Vitamin A Plus Lutein Can Slow Vision Decline in Retinitis Pigmentosa
Vitamin A and its precursor beta-carotene, have long been known to have eye-related health benefits, hence the saying that carrots are good for the eyes. In a new study conducted at the Harvard Medical School in Boston, researchers have found that daily lutein supplements in addition to Vitamin A can help slow progressive vision loss in nonsmoking patients with retinitis pigmentosa (RP).
Eliot L. Berson MD and colleagues studied a group of 225 nonsmoking patients with retinitis pigmentosa, an eye disease in which there is damage to the retina which progresses over time. The participants, divided into two groups, were given 15,000 IU per day of vitamin A palmitate plus 12 milligrams of lutein daily or the vitamin A plus placebo. The groups were evaluated to disease progression over a study period of four years.
Those given lutein had a slower loss of vision in the mid-peripheral visual field. Peripheral vision is the area of sight that occurs outside of the very center of vision. In RP, sight is generally lost in this region first as symptoms progress. The researchers estimated that visual sensitivity could be preserved for an additional three to ten years with lutein supplementation.
There is no current effective treatment for retinitis pigmentosa. The condition, which is caused by a number of genetic defects, occurs in about 1 in 4,000 people in the United States.

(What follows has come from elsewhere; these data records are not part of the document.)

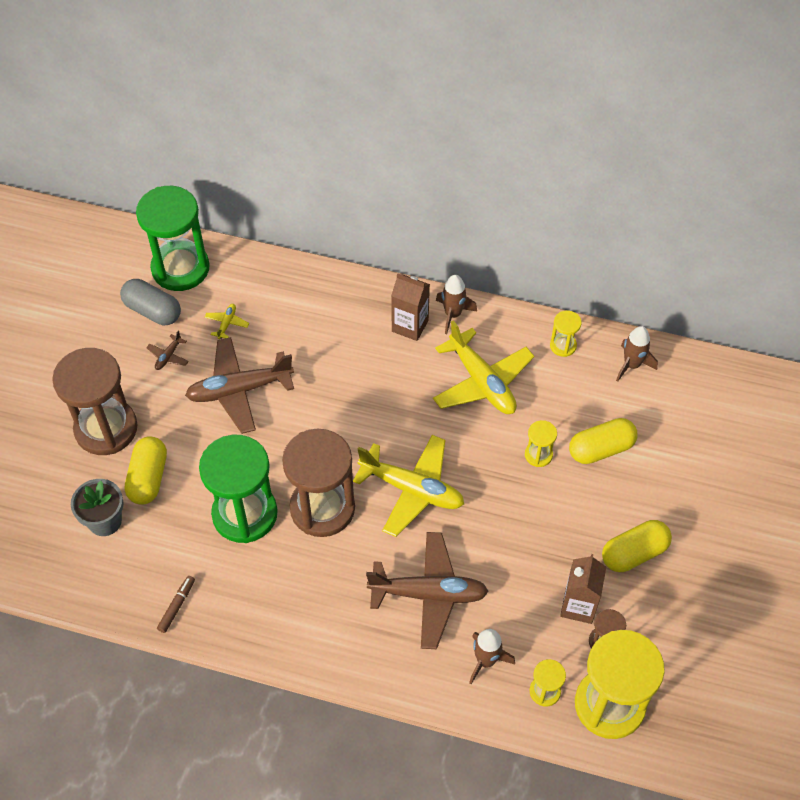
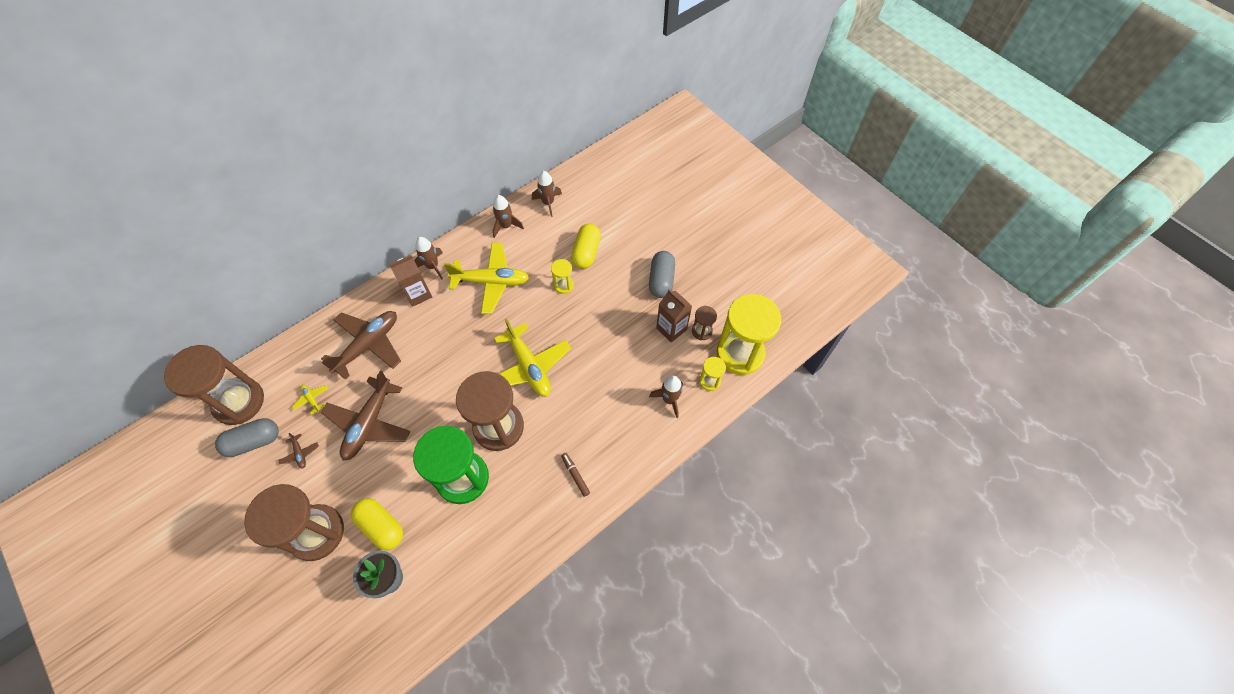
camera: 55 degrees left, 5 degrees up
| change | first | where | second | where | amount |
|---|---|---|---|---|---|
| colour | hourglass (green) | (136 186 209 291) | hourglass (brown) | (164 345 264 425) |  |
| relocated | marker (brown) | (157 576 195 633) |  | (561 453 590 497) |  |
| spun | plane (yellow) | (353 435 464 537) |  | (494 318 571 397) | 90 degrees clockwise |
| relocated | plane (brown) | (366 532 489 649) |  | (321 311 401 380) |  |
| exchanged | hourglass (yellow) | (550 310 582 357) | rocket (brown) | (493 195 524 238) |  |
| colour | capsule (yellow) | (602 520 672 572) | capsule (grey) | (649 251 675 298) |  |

Signs and symptoms often first begin in childhood, but severe vision problems do not usually develop until early childhood. Most people with RP are legally blind by age 40.

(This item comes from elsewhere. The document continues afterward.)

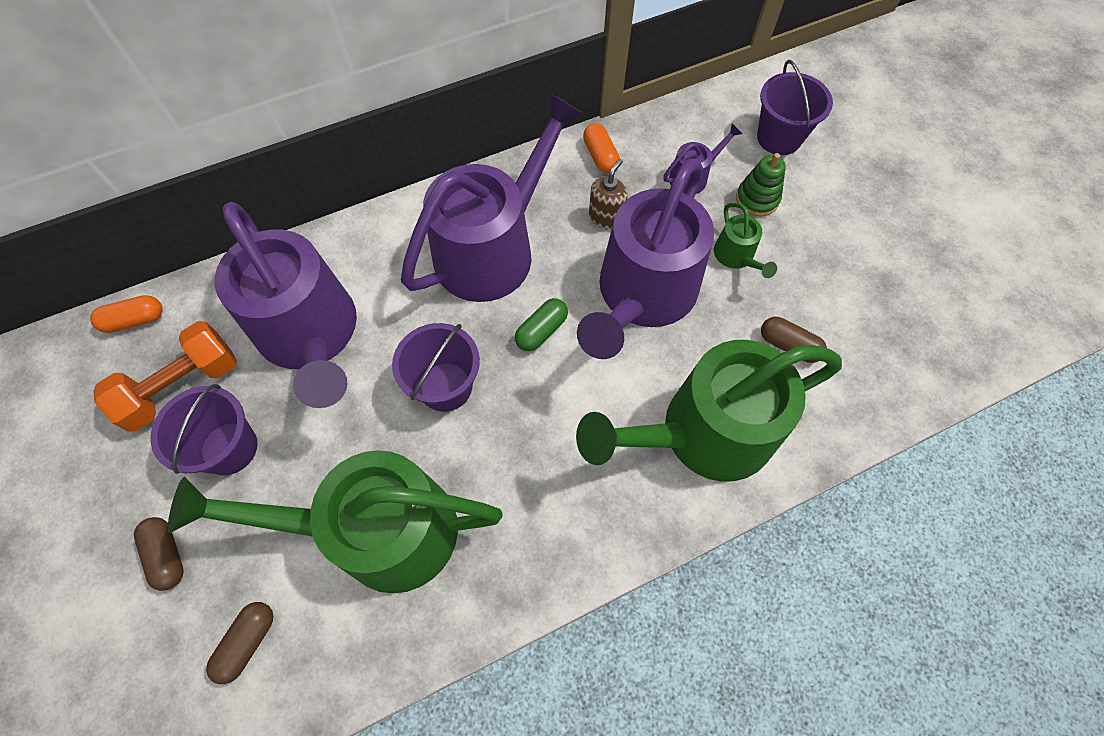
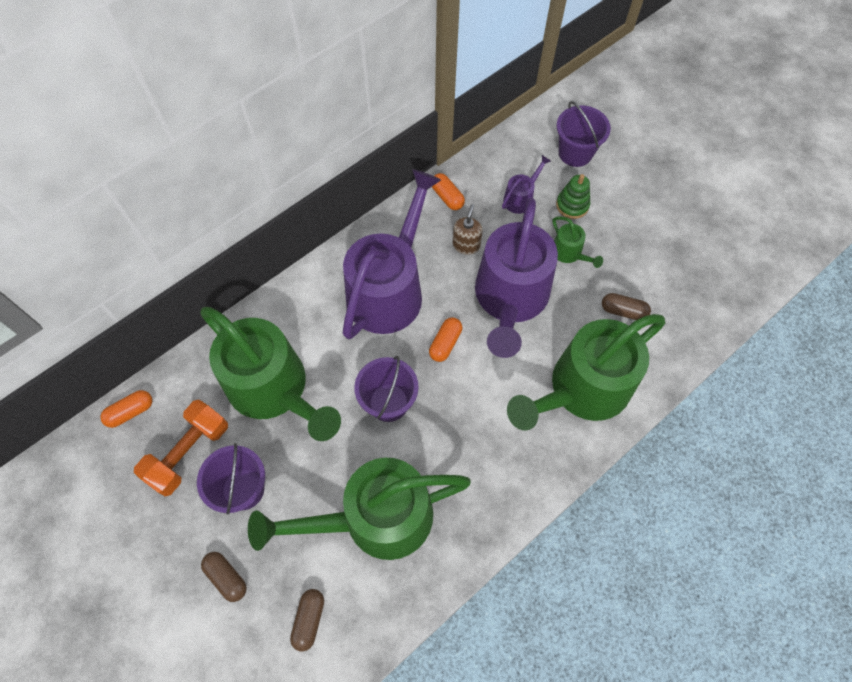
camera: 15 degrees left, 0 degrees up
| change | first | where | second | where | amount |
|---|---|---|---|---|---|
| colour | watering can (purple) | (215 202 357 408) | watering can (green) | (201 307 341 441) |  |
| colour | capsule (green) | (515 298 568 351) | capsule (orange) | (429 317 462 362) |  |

Nutritional therapies have been studied as a treatment to slow the progression of vision loss, although none have been clinically proven to cure the disease. Lutein is a carotenoid found in dark green leafy vegetables such as kale and spinach, and egg yolks. In addition to RP, lutein has also been studied in the eye disease macular degeneration (AMD) because the compound is highly concentrated in the macula of the eye.
The average American consumes only 1 to 2 milligrams of lutein per day, less than the 6 to 10 milligrams thought to have the most nutritional and health benefits.